Reviewed by Stephen A. Black

 

With Jeanne Paulsen as Josie, John Procaccino as Jim, Seán G. Griffin as Hogan, Galen Joseph Osier as Harder, and David Gehrman as Mike. The director is Kurt Beattie, sets are by Shelley Henze Schermer, costumes by Deb Trout, lighting by Geoff Korf, and sound by Dominic Cody Kramers, September 11-28, 2003.

The following are hastily written thoughts about an exceptional performance of, perhaps, O’Neill’s finest play. Anyone who can get to Seattle in the next two weeks is urged to attend.

There is a moment in Act 3 when everything in the play changes, and everything between Jim Tyrone and Josie Hogan changes. To this point the play has been broad and delightful comedy with only the merest hint of depths underlying the jokes, the wit and the overall good humor. In Act 3, Josie – and the audience – can begin to know Jim and his story. The joking, kidding and scheming gradually stop, and nothing is left but the growing knowledge in Josie that she has not known Jim at all, that he is completely different from what she has allowed herself to believe, that she too is different from the way she has come to see herself and her bluff, and ends in Act 4 knowing who Jim is, and knowing better who she herself is.
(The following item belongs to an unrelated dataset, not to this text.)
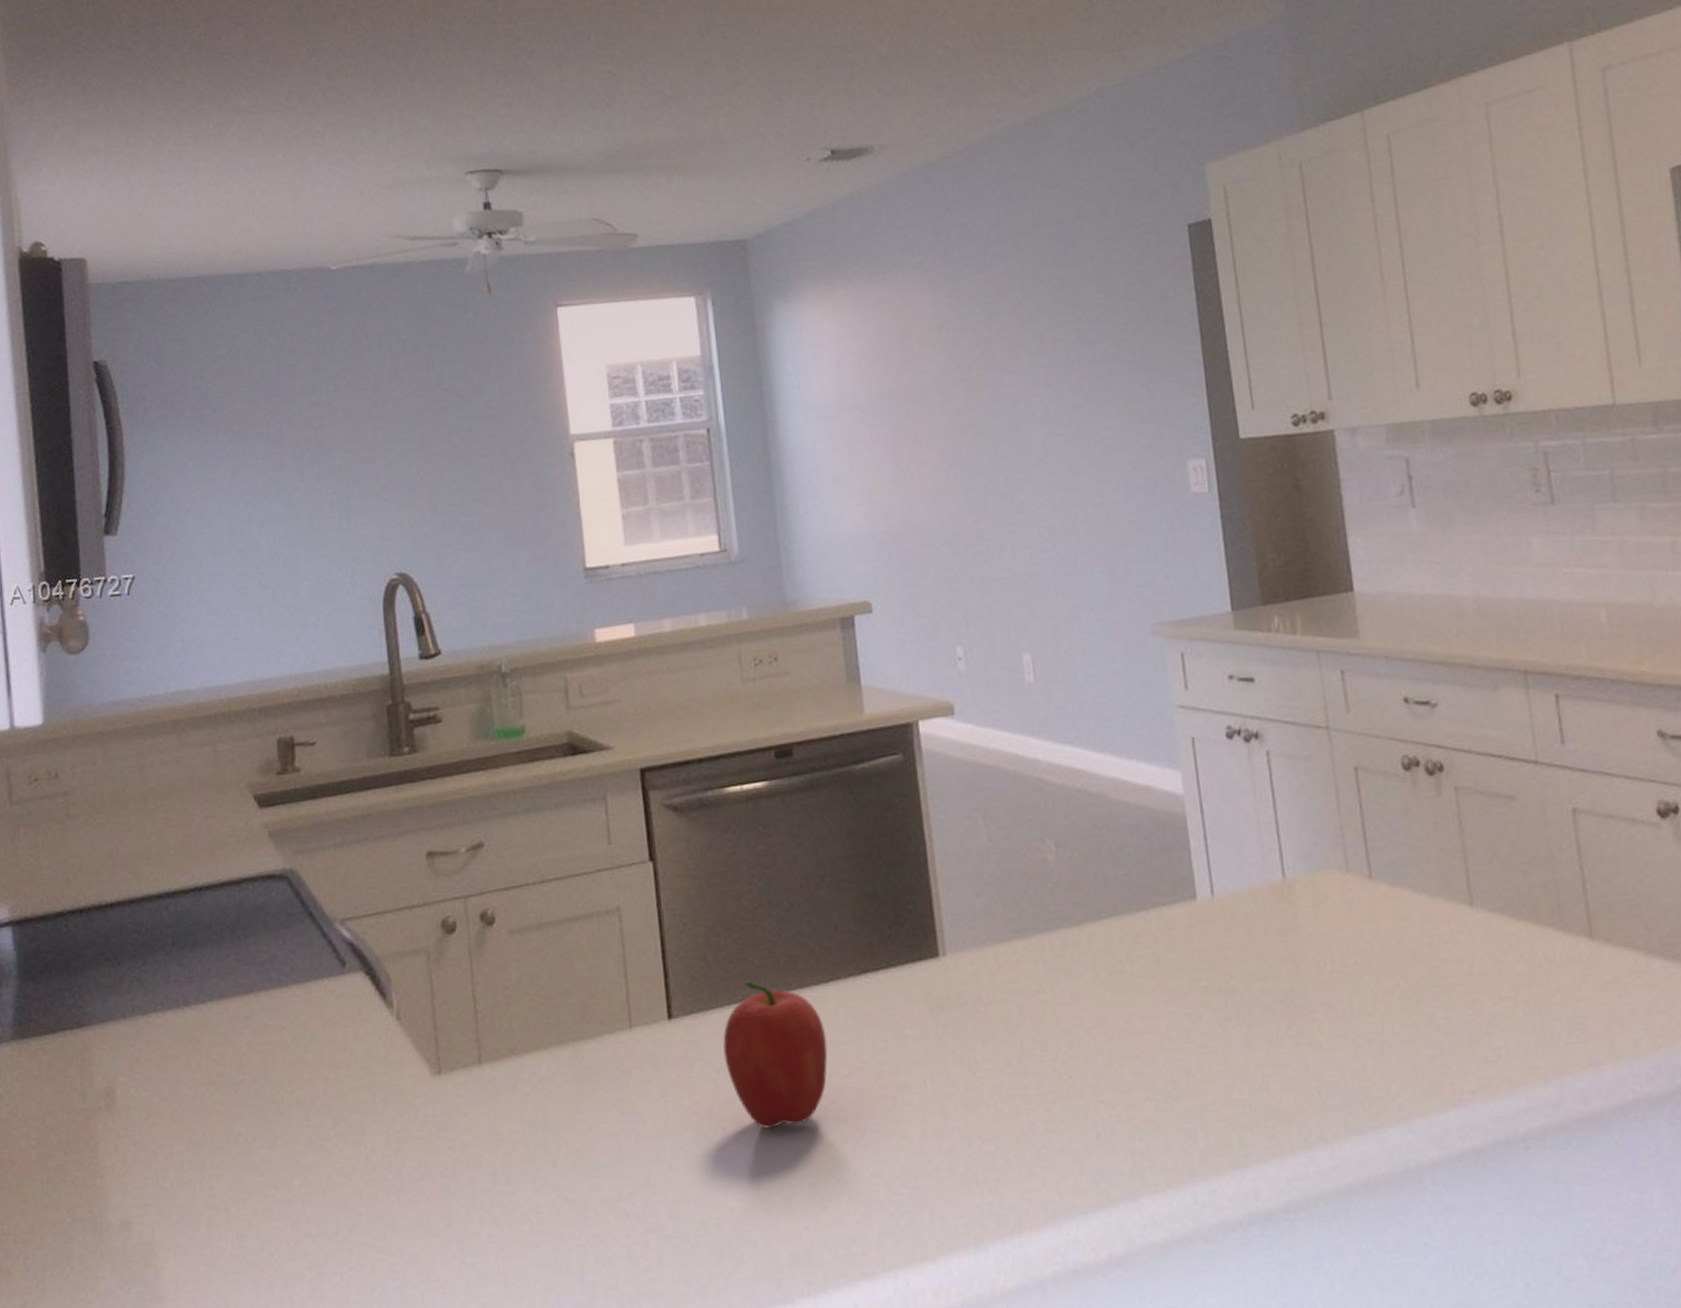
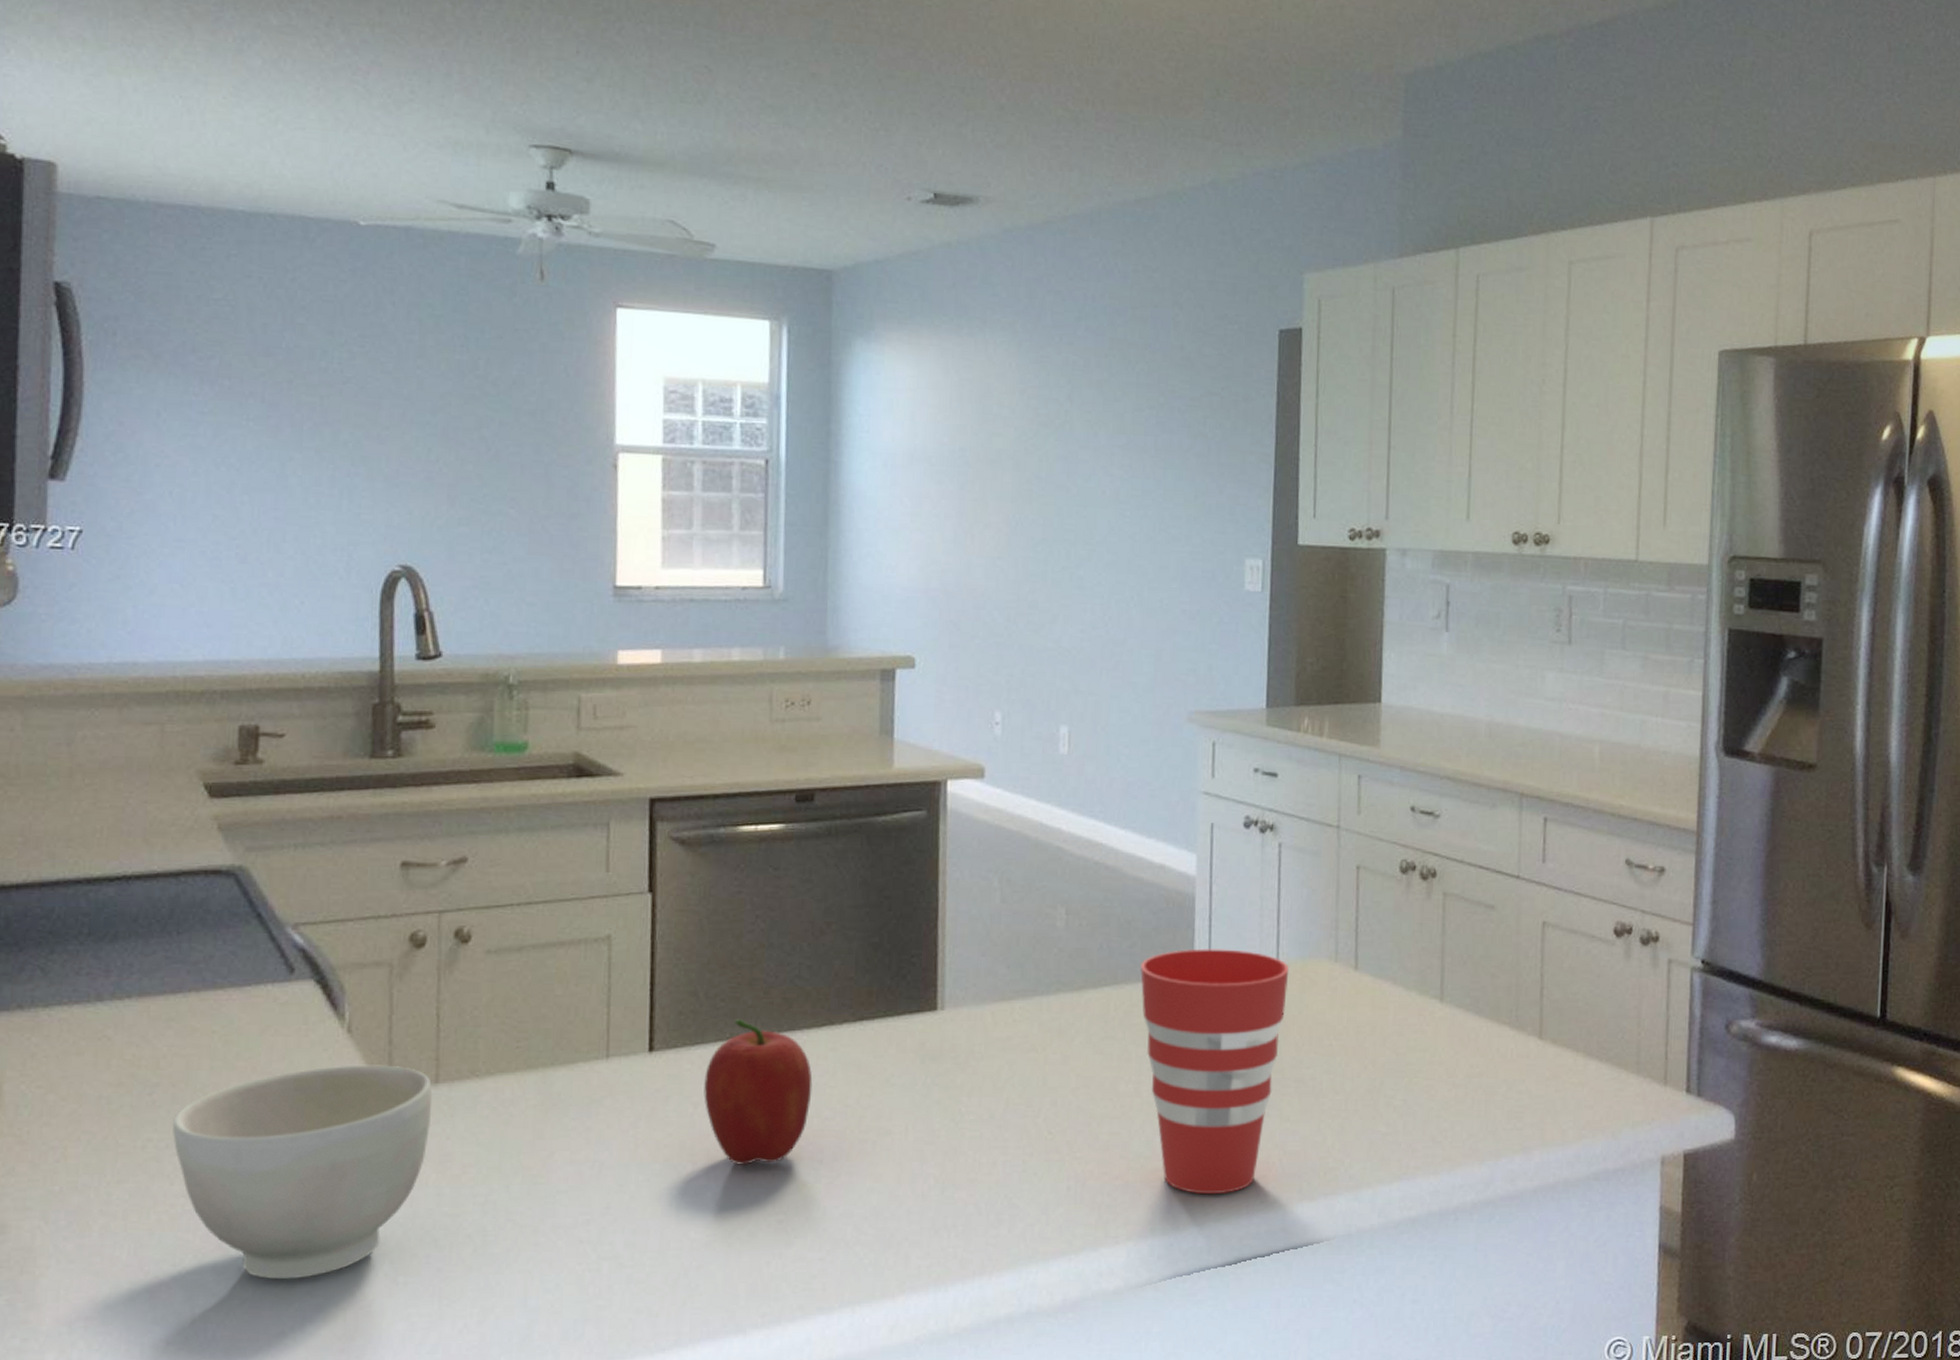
bowl: none [256,1049,479,1265] -> present [172,1065,433,1280]
cup: none [1139,868,1300,1134] -> present [1140,949,1290,1193]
The change begins with Josie admitting to Jim what he and her father already knows, that she is a virgin, and develops as she increasing knows not only that she is loveable but, more importantly, that she has the capacity to love as well as to desire. She changes from rebellious daughter to woman and at the end of the play has clearly emerged as the central character in a play that is not only about Jim’s tragic story, but something else for which we do not have a clear name. The play belongs in that small group of works like Sophocles’ Oedipus at Colonnus, Shakespeare’s Antony and Cleopatra, Winter’s Tale and Cymbelline which exist in the world of tragedy but which move into some unnamed land beyond, a land barely known.

The ACT performance is given with one intermission, between acts 2 and 3. The small parts of brother Mike and the millionaire Harder are played competently, as is father Hogan (although I once felt he lacked the empathic knowledge of his daughter that O’Neill’s character should have.) But the play belongs to Josie and Jim Tyrone, and I have never seen the parts played better, nor with actors who fit so well together. John Procaccino is quieter and less flamboyant than Jason Robards in the part, but he reaches just as deeply into Jim’s misery and he knows Josie as well as she can be known. While the play is going on, it seems that quiet thoughtfulness is the best way to play the part of Jim. Jeanne Paulsen is his equal, equally good in the comic scenes with her father, and in presenting Josie’s gradually growing knowledge of who Jim is, why he cannot love, why and how he is dead before his time has come. The two actors are wonderfully attuned to each other. Mr. Procaccino seems to go as deeply into Jim as any actor I have seen, and Josie understands what Jim finds in himself. At the end, as should be, Josie emerges as one for who we can feel hope, even as we grieve for Jim’s hopelessness. And so the play leaves us a bit breathless, but not hopeless; we know the lives of these characters are worth living and they show us something about our own lives that is valuable knowledge. This is a performance not to be missed.